Sumber foto: Google

Presiden Filipina Minta Seluruh Kabinet Mundur, Upaya Selamatkan Popularitas Usai Pemilu Mengecewakan

Tanggal: 26 Mei 2025 12:36 wib.
Tampang.com | Presiden Filipina Ferdinand Marcos Jr secara mengejutkan meminta seluruh anggota kabinetnya mengundurkan diri pada Kamis (22/5/2025), hanya beberapa hari setelah hasil pemilu paruh waktu menunjukkan kemunduran signifikan bagi partainya. Langkah drastis ini disebut sebagai bagian dari "pengaturan ulang berani" yang bertujuan untuk memulihkan kepercayaan publik dan menyelamatkan citra pemerintahannya yang semakin tergerus.

Pemilu paruh waktu yang digelar pekan lalu dipandang luas sebagai ujian terhadap kepemimpinan Marcos, dan hasilnya dinilai sebagai sinyal kekecewaan rakyat terhadap kinerja pemerintah. Selain menentukan komposisi baru di Senat, hasil pemilu juga memberi dampak langsung terhadap posisi Wakil Presiden Sara Duterte yang kini menghadapi ancaman pemakzulan. Kekalahan partai Marcos dalam meraih kursi strategis membuat peluang Duterte untuk lolos dari pemakzulan semakin besar.

“Rakyat sudah bersuara, dan mereka menginginkan hasil nyata, bukan politik atau alasan. Kami mendengar mereka, dan kami akan bertindak,” ujar Marcos dalam pernyataan resminya yang dikutip dari AFP.

Michael Henry Yusingco, peneliti senior di Sekolah Pemerintahan Ateneo, menilai keputusan Marcos lebih bersifat emosional daripada strategis. Ia menyebut pengunduran massal kabinet ini sebagai respons atas kekalahan telak partainya, Alyansa para sa Bagong Pilipinas (Aliansi untuk Filipina Baru). “Ini lebih pada pemulihan citra ketimbang evaluasi kinerja individual. Pertanyaannya, kenapa tidak dilakukan sebelum pemilu?” kata Yusingco.

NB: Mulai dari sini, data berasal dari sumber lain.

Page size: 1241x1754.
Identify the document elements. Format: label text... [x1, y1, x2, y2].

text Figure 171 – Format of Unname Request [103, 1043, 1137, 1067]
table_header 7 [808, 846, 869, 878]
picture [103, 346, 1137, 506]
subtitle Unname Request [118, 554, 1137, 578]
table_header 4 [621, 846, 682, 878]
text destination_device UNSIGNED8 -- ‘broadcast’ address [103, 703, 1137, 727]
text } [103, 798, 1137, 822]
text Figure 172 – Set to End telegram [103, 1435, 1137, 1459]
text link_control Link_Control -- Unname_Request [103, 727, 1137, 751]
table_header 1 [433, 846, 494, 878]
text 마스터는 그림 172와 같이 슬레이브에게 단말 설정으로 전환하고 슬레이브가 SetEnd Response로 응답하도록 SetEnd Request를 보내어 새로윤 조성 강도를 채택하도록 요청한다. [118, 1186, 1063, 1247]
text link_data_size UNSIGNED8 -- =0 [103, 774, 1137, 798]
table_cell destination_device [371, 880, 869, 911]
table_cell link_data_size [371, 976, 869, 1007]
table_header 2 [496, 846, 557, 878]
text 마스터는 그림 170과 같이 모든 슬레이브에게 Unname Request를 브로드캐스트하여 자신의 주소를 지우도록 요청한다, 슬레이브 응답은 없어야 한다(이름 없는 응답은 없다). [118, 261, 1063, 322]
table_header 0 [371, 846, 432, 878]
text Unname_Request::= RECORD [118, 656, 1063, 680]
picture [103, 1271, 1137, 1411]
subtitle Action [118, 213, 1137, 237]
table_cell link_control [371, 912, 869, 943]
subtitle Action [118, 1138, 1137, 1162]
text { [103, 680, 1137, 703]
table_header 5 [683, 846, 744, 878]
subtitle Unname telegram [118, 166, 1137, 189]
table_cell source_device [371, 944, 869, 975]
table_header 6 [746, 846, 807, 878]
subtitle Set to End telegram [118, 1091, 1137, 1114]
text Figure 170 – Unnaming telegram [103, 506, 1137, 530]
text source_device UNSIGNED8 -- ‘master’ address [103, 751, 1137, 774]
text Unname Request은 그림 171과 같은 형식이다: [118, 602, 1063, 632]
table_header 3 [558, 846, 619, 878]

Dalam sebuah wawancara podcast pascapemilu, Marcos secara terbuka mengakui bahwa pemerintahannya gagal memberikan perhatian pada isu-isu kecil yang langsung berdampak pada kehidupan masyarakat. Ia mengakui bahwa banyak proyek berjalan lambat dan belum memberikan manfaat nyata bagi rakyat. “Kami terlalu fokus pada program-program besar, padahal masyarakat butuh bantuan cepat dan konkret dalam kehidupan sehari-hari,” ujarnya.

Langkah Marcos ini bukan yang pertama dalam sejarah politik Filipina. Sebelumnya, pada 2005, Presiden Gloria Macapagal Arroyo melakukan langkah serupa di tengah tekanan skandal pemilu, dan pada 1987 Presiden Corazon Aquino juga menghadapi pengunduran diri massal kabinet usai upaya kudeta.

Istana Kepresidenan Malacanang memastikan bahwa pelayanan publik tetap berjalan normal selama masa transisi. Prinsip stabilitas dan meritokrasi akan dipegang teguh dalam membentuk tim eksekutif yang baru. Hingga saat ini, sebanyak 21 menteri telah menyampaikan pengunduran diri secara resmi.

Yusingco menambahkan, bila Presiden Marcos gagal menunjukkan perubahan nyata setelah reshuffle ini, bukan hanya masa depan politiknya yang terancam, tetapi juga peluang partainya dalam pemilihan 2028. “Penolakan terhadap Marcos dan aliansinya sangat nyata. Ia harus membuktikan bahwa dirinya mampu membawa perubahan konkret jika ingin tetap relevan secara politik,” tegasnya.